▶ **WORK TO COMPLETE**: Show each line of the entries below in which the word "lines" appears.

*** Block opens ***

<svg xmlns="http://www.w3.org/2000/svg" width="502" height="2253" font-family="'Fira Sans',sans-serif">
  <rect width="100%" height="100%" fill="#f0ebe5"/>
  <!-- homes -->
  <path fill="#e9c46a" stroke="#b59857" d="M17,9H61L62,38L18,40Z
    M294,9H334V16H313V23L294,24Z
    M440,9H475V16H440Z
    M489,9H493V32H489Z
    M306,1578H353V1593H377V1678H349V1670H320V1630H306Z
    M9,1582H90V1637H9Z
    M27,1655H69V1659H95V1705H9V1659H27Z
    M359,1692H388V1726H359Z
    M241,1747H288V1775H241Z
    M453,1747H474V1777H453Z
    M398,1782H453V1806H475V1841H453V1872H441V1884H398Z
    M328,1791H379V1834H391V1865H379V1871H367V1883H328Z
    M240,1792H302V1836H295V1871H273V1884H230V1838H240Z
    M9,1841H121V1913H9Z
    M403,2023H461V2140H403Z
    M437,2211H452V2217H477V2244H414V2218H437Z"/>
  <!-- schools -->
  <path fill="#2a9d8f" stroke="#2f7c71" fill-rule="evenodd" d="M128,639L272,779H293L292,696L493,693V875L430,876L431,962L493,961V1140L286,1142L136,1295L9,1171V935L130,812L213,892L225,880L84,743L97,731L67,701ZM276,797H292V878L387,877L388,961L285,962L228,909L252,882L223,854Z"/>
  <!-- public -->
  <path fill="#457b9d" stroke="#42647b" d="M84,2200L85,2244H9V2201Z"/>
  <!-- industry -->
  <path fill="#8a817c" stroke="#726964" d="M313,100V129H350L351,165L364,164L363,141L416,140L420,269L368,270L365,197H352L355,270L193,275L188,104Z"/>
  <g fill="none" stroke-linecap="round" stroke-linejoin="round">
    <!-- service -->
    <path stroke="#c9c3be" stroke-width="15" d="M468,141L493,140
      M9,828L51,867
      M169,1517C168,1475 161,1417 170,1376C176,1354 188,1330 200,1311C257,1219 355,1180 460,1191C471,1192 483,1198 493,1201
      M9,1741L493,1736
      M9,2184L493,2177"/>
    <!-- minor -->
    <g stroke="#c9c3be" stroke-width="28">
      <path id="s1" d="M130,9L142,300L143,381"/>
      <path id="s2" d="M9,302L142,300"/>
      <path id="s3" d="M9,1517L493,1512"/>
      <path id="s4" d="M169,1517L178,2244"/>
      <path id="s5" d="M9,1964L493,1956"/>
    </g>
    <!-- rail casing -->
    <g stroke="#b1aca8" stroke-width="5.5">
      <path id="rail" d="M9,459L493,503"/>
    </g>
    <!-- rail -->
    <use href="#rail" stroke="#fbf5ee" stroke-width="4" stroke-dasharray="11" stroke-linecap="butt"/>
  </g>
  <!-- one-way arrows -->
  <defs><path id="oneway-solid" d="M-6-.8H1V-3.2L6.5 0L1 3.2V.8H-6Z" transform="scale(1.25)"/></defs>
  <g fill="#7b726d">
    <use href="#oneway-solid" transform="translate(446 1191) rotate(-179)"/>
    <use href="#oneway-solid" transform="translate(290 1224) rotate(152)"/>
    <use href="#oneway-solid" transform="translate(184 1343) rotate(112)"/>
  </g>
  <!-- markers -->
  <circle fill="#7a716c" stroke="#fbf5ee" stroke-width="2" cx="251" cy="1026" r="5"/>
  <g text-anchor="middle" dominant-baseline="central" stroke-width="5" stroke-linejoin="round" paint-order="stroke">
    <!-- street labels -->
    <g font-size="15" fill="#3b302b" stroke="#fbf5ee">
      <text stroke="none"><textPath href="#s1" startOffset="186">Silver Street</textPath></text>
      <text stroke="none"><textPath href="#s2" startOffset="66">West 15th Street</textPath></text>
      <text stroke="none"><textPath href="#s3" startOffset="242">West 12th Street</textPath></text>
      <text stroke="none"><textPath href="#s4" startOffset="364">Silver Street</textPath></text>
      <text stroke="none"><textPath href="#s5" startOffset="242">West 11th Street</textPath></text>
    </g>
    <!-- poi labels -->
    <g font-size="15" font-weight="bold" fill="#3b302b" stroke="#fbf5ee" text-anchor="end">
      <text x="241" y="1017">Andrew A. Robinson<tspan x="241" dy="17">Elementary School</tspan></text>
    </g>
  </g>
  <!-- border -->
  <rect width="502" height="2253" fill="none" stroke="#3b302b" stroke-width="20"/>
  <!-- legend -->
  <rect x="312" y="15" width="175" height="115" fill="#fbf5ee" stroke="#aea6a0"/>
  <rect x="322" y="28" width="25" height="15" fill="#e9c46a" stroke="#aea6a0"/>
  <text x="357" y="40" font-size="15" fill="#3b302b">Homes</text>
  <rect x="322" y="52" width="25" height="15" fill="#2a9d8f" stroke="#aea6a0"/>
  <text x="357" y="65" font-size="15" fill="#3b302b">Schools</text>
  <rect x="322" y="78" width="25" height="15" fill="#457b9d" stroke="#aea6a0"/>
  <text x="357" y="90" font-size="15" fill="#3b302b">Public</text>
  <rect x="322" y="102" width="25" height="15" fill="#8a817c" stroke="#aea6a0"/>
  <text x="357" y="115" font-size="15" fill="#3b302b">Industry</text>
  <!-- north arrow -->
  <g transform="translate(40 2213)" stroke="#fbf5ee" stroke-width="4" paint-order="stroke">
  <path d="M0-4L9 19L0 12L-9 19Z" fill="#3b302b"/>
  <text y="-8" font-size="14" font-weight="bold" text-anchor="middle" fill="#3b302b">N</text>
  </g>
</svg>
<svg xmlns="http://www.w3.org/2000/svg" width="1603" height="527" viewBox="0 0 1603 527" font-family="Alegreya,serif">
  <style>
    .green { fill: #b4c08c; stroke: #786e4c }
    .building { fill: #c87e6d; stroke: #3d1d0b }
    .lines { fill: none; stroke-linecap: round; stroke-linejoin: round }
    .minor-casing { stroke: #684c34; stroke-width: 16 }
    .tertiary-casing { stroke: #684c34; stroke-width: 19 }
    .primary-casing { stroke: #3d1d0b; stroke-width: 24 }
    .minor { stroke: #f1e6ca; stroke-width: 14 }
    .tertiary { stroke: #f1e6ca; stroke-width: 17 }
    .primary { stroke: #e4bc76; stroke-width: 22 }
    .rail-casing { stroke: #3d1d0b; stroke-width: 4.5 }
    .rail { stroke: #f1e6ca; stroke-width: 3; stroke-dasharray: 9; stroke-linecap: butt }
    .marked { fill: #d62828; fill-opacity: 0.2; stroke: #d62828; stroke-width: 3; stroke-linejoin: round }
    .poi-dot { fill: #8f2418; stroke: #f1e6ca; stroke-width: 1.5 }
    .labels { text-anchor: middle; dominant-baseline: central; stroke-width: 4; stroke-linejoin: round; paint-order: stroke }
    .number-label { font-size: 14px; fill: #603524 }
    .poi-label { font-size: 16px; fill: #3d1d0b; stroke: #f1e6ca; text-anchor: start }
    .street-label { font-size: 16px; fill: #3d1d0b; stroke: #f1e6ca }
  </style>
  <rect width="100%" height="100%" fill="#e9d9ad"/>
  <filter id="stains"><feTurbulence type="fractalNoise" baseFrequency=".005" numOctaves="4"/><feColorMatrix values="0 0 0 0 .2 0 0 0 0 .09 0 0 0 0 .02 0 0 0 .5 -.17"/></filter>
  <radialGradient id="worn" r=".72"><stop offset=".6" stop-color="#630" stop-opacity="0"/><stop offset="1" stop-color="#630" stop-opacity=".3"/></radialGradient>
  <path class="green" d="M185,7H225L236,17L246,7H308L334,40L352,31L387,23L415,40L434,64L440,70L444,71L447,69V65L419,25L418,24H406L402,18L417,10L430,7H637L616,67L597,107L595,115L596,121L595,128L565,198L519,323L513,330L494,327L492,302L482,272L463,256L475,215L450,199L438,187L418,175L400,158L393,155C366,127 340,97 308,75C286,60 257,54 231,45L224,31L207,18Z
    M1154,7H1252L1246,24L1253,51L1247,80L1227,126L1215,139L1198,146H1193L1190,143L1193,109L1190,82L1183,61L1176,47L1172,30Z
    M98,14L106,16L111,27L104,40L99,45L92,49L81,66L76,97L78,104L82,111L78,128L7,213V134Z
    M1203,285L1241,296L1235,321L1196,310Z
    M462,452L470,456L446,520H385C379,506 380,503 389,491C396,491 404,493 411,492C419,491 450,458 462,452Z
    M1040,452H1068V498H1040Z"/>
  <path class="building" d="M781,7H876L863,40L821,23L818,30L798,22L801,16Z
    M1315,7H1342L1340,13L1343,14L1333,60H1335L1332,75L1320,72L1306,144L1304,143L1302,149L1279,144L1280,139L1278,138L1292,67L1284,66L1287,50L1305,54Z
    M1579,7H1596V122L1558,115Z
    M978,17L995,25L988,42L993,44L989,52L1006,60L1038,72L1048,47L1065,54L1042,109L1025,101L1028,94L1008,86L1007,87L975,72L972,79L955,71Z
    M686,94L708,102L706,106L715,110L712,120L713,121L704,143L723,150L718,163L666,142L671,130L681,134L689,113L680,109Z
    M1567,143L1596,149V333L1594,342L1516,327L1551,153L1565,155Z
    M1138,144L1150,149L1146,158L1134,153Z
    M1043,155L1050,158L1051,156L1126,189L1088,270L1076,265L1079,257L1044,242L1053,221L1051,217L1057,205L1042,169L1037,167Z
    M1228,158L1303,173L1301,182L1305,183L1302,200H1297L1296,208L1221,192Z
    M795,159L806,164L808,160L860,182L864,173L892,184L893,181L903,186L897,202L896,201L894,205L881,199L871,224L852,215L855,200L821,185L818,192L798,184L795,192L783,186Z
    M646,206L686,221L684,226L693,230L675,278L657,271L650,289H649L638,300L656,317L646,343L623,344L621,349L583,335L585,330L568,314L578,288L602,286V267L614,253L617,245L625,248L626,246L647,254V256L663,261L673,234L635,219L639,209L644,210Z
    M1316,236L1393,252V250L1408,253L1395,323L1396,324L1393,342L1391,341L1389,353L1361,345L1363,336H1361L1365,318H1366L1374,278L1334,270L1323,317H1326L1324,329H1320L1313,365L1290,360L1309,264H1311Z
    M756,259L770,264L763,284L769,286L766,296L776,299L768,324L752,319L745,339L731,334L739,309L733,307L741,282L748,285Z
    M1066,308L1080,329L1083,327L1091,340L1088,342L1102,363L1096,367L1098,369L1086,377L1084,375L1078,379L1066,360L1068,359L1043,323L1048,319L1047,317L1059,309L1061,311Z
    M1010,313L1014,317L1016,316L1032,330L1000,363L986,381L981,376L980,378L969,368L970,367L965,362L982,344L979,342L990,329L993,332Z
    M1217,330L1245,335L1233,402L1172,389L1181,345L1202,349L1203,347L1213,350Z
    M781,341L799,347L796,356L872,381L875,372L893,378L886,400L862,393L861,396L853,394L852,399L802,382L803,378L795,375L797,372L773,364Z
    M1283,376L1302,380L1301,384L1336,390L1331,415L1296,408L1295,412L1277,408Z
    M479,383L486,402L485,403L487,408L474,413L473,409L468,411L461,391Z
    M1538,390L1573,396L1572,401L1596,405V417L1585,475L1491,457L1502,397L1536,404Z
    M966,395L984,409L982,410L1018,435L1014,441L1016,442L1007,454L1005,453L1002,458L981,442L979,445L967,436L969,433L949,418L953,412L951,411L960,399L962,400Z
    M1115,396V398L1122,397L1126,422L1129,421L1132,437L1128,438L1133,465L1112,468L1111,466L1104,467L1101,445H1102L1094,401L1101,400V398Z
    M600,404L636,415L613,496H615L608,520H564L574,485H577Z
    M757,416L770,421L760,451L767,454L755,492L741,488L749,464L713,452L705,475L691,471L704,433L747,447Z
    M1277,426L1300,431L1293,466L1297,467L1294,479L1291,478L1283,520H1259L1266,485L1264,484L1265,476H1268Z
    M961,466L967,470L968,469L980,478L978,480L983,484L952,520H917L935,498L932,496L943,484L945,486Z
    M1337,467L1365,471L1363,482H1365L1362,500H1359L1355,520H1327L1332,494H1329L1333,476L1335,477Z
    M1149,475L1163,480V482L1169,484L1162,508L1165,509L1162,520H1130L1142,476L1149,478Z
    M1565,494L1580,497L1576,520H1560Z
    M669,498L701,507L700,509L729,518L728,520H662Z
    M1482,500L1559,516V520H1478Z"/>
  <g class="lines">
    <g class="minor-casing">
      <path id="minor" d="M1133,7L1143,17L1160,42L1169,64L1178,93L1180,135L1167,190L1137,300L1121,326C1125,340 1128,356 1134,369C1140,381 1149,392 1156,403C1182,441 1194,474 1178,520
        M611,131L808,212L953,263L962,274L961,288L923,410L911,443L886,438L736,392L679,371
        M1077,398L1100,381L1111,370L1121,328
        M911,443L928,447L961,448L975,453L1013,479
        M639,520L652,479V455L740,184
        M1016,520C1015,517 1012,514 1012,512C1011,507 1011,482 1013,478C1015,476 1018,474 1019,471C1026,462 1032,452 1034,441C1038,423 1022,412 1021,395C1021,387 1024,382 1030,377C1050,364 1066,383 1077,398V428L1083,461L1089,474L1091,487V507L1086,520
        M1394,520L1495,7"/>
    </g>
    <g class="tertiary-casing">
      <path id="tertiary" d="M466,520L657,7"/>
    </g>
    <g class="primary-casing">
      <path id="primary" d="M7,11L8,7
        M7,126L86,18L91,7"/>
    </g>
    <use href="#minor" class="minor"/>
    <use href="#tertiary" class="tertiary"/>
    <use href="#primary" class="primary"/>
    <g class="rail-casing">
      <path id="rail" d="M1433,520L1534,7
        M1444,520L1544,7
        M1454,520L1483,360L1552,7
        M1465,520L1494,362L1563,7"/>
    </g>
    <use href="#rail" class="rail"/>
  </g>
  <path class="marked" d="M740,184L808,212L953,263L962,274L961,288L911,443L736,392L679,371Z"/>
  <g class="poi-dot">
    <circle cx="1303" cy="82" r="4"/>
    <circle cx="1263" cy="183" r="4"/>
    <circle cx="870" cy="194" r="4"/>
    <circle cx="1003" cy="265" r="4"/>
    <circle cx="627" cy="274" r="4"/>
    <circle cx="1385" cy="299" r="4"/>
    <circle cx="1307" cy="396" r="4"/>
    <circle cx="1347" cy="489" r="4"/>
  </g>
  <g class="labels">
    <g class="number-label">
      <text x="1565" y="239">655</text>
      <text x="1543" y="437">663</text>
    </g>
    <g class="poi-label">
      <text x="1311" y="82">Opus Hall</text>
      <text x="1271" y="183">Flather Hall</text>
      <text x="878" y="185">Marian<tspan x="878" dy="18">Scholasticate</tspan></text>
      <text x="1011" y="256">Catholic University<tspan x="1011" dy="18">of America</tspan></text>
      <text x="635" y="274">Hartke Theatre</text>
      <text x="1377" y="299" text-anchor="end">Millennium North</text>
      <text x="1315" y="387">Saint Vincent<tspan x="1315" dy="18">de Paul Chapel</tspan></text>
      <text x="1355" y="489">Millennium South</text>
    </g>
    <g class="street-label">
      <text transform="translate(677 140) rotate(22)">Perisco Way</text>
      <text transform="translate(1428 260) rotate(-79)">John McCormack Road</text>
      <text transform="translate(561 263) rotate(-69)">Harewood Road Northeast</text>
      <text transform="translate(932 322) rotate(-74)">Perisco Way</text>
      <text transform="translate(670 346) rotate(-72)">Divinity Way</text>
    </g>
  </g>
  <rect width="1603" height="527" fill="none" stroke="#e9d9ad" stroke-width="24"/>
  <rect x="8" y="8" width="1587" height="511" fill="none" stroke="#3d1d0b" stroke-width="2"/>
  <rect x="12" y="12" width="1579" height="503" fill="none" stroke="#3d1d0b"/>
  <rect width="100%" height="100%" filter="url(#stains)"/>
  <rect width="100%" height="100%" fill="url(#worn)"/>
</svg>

*** Block closes ***

▶ **RESPONSE TO THE TASK**:
    .lines { fill: none; stroke-linecap: round; stroke-linejoin: round }
  <g class="lines">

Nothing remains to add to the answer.